(PROBLEM DETAILS): Restate all of the data exactly.

(DATA PROVIDED):
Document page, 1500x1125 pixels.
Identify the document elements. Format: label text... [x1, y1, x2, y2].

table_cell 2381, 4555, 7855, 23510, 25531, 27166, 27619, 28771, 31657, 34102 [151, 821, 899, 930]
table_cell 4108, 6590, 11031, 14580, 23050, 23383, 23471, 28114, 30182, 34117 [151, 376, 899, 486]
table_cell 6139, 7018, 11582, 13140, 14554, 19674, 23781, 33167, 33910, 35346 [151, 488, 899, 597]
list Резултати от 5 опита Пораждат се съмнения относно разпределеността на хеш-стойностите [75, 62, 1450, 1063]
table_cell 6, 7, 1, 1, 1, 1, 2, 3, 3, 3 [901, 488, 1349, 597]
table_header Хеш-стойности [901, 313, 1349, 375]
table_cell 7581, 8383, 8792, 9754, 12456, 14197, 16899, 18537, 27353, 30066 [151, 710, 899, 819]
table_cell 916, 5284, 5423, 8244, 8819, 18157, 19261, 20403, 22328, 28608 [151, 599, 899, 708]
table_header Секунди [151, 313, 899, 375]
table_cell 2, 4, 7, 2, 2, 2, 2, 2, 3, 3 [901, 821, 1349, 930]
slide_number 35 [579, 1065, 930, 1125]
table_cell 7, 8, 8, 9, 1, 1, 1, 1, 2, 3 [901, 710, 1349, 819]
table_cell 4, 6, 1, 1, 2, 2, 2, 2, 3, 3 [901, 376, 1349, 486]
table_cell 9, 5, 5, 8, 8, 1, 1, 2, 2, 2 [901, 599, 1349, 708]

(RESULT OF THE TASK):
Document page, 1500x1125 pixels.
Identify the document elements. Format: label text... [x1, y1, x2, y2].

table_cell 2381, 4555, 7855, 23510, 25531, 27166, 27619, 28771, 31657, 34102 [151, 821, 899, 930]
table_cell 4108, 6590, 11031, 14580, 23050, 23383, 23471, 28114, 30182, 34117 [151, 376, 899, 486]
table_cell 6139, 7018, 11582, 13140, 14554, 19674, 23781, 33167, 33910, 35346 [151, 488, 899, 597]
list Резултати от 5 опита Пораждат се съмнения относно разпределеността на хеш-стойностите [75, 62, 1450, 1063]
table_cell 6, 7, 1, 1, 1, 1, 2, 3, 3, 3 [901, 488, 1349, 597]
table_header Хеш-стойности [901, 313, 1349, 375]
table_cell 7581, 8383, 8792, 9754, 12456, 14197, 16899, 18537, 27353, 30066 [151, 710, 899, 819]
table_cell 916, 5284, 5423, 8244, 8819, 18157, 19261, 20403, 22328, 28608 [151, 599, 899, 708]
table_header Секунди [151, 313, 899, 375]
table_cell 2, 4, 7, 2, 2, 2, 2, 2, 3, 3 [901, 821, 1349, 930]
slide_number 35 [579, 1065, 930, 1125]
table_cell 7, 8, 8, 9, 1, 1, 1, 1, 2, 3 [901, 710, 1349, 819]
table_cell 4, 6, 1, 1, 2, 2, 2, 2, 3, 3 [901, 376, 1349, 486]
table_cell 9, 5, 5, 8, 8, 1, 1, 2, 2, 2 [901, 599, 1349, 708]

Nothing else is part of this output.